Why so complicated though, this here works well too, both clang and gcc are happy with it (no overflow/truncation warnings):

                                u64 sleeptime = (s_midiCallback.timeStep - s_midiCallback.accumulator) * 1000;
                                u32 timeout = sleeptime >= SDL_MUTEX_MAXWAIT ?: (u32)sleeptime;
                                SDL_CondWaitTimeout(s_midiCmdCond, s_mutex, timeout);
MIvanchev commented 3 days ago

I'm not sure if infinities and negative values are undefined behavior in that case, otherwise a good solution unless someone changes the types of timeStep/accumulator.
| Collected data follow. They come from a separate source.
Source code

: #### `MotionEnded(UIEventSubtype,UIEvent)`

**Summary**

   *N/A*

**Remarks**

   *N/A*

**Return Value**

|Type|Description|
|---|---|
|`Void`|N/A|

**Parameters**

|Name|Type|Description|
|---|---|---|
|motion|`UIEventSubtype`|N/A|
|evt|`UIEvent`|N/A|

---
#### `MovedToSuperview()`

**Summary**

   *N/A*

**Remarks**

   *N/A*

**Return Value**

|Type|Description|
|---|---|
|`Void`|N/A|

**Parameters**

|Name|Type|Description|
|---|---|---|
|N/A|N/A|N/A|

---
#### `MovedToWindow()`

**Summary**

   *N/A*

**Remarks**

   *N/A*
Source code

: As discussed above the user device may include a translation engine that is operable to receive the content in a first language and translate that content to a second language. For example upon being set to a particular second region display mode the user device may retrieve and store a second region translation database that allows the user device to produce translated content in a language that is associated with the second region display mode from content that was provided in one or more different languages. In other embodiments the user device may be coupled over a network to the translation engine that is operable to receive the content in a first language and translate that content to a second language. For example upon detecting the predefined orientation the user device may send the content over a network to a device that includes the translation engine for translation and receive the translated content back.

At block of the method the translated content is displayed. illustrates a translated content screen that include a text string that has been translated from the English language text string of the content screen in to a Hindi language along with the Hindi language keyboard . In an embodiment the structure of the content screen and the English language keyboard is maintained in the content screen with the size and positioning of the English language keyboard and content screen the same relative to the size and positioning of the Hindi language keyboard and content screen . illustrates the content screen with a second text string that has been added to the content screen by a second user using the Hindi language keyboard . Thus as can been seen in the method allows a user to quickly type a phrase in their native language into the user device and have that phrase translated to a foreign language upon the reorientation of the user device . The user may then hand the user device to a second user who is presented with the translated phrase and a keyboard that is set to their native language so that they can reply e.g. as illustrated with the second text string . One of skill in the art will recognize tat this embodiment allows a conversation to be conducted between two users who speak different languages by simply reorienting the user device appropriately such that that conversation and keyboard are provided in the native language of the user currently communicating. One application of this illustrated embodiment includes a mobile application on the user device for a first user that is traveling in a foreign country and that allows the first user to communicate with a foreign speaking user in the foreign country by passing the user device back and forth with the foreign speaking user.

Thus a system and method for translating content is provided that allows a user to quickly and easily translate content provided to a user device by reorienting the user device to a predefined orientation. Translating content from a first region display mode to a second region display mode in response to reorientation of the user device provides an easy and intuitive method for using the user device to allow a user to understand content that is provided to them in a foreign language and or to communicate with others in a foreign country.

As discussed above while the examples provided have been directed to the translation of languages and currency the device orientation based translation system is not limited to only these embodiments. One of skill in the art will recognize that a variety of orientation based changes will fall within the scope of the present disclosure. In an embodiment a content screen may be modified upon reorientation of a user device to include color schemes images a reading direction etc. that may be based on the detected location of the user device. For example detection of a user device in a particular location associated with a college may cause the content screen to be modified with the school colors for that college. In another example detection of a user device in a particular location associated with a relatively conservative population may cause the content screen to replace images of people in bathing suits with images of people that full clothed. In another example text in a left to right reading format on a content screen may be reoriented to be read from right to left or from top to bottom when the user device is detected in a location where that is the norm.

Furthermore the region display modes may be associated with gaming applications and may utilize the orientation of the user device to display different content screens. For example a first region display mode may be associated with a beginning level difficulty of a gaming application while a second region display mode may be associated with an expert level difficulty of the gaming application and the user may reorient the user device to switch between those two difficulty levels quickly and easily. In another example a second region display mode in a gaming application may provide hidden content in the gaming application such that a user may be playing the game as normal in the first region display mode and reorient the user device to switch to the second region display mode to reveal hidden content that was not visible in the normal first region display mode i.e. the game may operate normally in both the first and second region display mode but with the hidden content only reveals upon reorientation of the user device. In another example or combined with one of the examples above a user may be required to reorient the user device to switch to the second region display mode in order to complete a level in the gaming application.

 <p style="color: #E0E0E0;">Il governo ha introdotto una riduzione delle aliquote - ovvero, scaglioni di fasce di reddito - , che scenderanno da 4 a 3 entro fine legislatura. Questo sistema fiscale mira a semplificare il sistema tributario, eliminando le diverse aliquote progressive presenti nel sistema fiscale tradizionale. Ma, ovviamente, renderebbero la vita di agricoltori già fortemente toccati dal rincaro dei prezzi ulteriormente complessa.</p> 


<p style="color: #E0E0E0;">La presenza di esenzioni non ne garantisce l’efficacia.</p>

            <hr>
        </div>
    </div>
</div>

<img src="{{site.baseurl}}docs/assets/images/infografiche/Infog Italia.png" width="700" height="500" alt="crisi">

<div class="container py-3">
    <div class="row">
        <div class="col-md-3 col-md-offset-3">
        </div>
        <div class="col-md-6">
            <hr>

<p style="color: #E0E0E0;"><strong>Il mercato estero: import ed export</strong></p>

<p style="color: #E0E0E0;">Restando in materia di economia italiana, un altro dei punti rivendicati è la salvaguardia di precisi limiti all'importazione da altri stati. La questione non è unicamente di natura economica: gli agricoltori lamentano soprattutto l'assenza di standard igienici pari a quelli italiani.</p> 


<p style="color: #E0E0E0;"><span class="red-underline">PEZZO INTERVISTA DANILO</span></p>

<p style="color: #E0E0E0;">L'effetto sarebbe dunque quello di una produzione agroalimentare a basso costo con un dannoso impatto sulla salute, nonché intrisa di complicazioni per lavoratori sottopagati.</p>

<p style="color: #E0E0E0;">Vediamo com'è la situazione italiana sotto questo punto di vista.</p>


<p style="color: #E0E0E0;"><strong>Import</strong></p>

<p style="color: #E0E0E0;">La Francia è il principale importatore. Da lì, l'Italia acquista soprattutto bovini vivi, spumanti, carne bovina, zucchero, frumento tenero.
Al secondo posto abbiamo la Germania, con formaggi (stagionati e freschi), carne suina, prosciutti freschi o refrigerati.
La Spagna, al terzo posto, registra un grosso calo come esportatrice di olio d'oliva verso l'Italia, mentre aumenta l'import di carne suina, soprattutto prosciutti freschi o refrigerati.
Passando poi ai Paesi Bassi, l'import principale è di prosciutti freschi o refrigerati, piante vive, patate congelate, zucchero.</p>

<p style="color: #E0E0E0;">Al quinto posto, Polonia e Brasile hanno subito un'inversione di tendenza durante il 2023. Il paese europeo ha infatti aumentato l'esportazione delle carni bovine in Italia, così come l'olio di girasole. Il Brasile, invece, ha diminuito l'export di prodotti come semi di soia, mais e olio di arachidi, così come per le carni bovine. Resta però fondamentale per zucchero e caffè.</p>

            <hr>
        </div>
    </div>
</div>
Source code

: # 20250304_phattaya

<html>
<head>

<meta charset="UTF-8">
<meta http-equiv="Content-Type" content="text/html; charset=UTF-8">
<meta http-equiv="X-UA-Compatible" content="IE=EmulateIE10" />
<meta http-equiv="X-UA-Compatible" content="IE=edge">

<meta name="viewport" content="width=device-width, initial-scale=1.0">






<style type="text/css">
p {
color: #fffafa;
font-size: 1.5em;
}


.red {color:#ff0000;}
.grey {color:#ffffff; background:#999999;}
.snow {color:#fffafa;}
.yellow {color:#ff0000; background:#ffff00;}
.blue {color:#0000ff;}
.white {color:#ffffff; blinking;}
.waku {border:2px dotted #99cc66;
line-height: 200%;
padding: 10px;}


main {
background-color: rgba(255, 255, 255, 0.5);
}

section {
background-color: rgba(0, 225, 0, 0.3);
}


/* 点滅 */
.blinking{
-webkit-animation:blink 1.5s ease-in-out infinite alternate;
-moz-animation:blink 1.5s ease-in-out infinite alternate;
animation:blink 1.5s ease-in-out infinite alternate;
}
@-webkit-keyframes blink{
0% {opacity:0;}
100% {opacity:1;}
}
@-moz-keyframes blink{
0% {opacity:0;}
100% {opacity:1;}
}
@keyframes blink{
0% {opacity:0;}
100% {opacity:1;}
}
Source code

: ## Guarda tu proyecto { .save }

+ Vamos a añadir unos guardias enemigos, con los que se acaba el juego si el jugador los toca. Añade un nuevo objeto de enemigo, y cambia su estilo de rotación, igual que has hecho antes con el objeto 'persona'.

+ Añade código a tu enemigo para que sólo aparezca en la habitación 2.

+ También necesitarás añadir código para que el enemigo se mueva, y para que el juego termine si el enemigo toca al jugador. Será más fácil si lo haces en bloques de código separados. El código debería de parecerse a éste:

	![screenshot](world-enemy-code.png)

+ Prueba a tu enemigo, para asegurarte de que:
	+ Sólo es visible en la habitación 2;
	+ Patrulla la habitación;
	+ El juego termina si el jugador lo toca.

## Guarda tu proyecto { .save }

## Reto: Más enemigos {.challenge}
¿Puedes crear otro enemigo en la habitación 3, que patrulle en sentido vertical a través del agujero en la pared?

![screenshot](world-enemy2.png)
In general, C++ has facilities to make the code a little bit safer but they don't seem to be well supported 🤭

MIvanchev commented 3 days ago

OK the deduction should work now, it's hard to test for me RN cuz I'm on a very limited PC... it seems to work with GCC.

mlauss2 commented 2 days ago

OK the deduction should work now, it's hard to test for me RN cuz I'm on a very limited PC... it seems to work with GCC.

Yes both clang and gcc are now happy.

mlauss2 commented 2 days ago

@luciusDXL please consider to include this PR into the next release. It makes a world of difference wrt. CPU usage.